◆ **TASK**:
Line by line, reproduce the records exactly.

◆ **EXERCISE DATA**:
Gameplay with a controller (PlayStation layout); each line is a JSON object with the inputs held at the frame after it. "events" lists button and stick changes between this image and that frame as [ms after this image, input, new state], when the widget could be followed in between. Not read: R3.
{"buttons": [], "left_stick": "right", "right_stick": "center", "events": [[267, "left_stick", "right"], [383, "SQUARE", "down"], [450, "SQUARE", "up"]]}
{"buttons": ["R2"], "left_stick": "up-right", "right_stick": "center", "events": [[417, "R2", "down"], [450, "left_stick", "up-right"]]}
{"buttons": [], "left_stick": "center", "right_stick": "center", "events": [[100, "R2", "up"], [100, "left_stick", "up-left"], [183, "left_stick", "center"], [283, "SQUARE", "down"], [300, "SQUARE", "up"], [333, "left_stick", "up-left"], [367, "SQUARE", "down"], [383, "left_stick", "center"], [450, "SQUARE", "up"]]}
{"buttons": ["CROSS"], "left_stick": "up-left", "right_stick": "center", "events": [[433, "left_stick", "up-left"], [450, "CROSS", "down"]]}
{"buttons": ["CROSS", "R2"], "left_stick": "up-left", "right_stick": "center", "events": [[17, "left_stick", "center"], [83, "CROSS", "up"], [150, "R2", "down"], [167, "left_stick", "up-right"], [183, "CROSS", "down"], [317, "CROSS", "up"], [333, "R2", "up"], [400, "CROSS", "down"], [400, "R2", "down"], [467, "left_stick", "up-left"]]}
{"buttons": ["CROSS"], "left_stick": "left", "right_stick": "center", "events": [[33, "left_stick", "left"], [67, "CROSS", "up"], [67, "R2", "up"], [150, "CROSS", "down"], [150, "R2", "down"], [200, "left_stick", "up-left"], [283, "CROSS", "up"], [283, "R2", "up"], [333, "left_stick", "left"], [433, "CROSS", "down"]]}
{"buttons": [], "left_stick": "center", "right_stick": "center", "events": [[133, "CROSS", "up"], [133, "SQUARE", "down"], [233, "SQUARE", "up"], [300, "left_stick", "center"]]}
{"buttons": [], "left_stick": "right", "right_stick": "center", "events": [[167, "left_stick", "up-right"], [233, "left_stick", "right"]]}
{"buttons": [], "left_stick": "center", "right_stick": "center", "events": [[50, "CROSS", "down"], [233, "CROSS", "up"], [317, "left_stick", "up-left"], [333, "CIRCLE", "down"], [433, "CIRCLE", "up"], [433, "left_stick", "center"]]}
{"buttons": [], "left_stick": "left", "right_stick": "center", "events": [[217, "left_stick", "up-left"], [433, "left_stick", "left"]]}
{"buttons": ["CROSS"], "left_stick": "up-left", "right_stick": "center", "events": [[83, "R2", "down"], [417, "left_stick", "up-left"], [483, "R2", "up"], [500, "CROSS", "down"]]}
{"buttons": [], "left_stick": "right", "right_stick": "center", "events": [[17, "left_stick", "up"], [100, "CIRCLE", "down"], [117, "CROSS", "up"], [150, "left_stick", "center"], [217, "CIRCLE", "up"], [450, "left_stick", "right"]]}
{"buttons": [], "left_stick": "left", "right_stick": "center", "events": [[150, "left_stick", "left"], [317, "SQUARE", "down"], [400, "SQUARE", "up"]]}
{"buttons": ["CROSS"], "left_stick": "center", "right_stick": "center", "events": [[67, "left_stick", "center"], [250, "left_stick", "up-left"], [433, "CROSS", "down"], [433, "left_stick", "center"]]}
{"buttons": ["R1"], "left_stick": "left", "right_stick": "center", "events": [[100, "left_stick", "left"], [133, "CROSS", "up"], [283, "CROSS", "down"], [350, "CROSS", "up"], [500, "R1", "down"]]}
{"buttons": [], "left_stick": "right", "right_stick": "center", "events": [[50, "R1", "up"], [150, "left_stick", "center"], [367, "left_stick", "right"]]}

◆ **ANSWER FOR THIS EXERCISE**:
Gameplay with a controller (PlayStation layout); each line is a JSON object with the inputs held at the frame after it. "events" lists button and stick changes between this image and that frame as [ms after this image, input, new state], when the widget could be followed in between. Not read: R3.
{"buttons": [], "left_stick": "right", "right_stick": "center", "events": [[267, "left_stick", "right"], [383, "SQUARE", "down"], [450, "SQUARE", "up"]]}
{"buttons": ["R2"], "left_stick": "up-right", "right_stick": "center", "events": [[417, "R2", "down"], [450, "left_stick", "up-right"]]}
{"buttons": [], "left_stick": "center", "right_stick": "center", "events": [[100, "R2", "up"], [100, "left_stick", "up-left"], [183, "left_stick", "center"], [283, "SQUARE", "down"], [300, "SQUARE", "up"], [333, "left_stick", "up-left"], [367, "SQUARE", "down"], [383, "left_stick", "center"], [450, "SQUARE", "up"]]}
{"buttons": ["CROSS"], "left_stick": "up-left", "right_stick": "center", "events": [[433, "left_stick", "up-left"], [450, "CROSS", "down"]]}
{"buttons": ["CROSS", "R2"], "left_stick": "up-left", "right_stick": "center", "events": [[17, "left_stick", "center"], [83, "CROSS", "up"], [150, "R2", "down"], [167, "left_stick", "up-right"], [183, "CROSS", "down"], [317, "CROSS", "up"], [333, "R2", "up"], [400, "CROSS", "down"], [400, "R2", "down"], [467, "left_stick", "up-left"]]}
{"buttons": ["CROSS"], "left_stick": "left", "right_stick": "center", "events": [[33, "left_stick", "left"], [67, "CROSS", "up"], [67, "R2", "up"], [150, "CROSS", "down"], [150, "R2", "down"], [200, "left_stick", "up-left"], [283, "CROSS", "up"], [283, "R2", "up"], [333, "left_stick", "left"], [433, "CROSS", "down"]]}
{"buttons": [], "left_stick": "center", "right_stick": "center", "events": [[133, "CROSS", "up"], [133, "SQUARE", "down"], [233, "SQUARE", "up"], [300, "left_stick", "center"]]}
{"buttons": [], "left_stick": "right", "right_stick": "center", "events": [[167, "left_stick", "up-right"], [233, "left_stick", "right"]]}
{"buttons": [], "left_stick": "center", "right_stick": "center", "events": [[50, "CROSS", "down"], [233, "CROSS", "up"], [317, "left_stick", "up-left"], [333, "CIRCLE", "down"], [433, "CIRCLE", "up"], [433, "left_stick", "center"]]}
{"buttons": [], "left_stick": "left", "right_stick": "center", "events": [[217, "left_stick", "up-left"], [433, "left_stick", "left"]]}
{"buttons": ["CROSS"], "left_stick": "up-left", "right_stick": "center", "events": [[83, "R2", "down"], [417, "left_stick", "up-left"], [483, "R2", "up"], [500, "CROSS", "down"]]}
{"buttons": [], "left_stick": "right", "right_stick": "center", "events": [[17, "left_stick", "up"], [100, "CIRCLE", "down"], [117, "CROSS", "up"], [150, "left_stick", "center"], [217, "CIRCLE", "up"], [450, "left_stick", "right"]]}
{"buttons": [], "left_stick": "left", "right_stick": "center", "events": [[150, "left_stick", "left"], [317, "SQUARE", "down"], [400, "SQUARE", "up"]]}
{"buttons": ["CROSS"], "left_stick": "center", "right_stick": "center", "events": [[67, "left_stick", "center"], [250, "left_stick", "up-left"], [433, "CROSS", "down"], [433, "left_stick", "center"]]}
{"buttons": ["R1"], "left_stick": "left", "right_stick": "center", "events": [[100, "left_stick", "left"], [133, "CROSS", "up"], [283, "CROSS", "down"], [350, "CROSS", "up"], [500, "R1", "down"]]}
{"buttons": [], "left_stick": "right", "right_stick": "center", "events": [[50, "R1", "up"], [150, "left_stick", "center"], [367, "left_stick", "right"]]}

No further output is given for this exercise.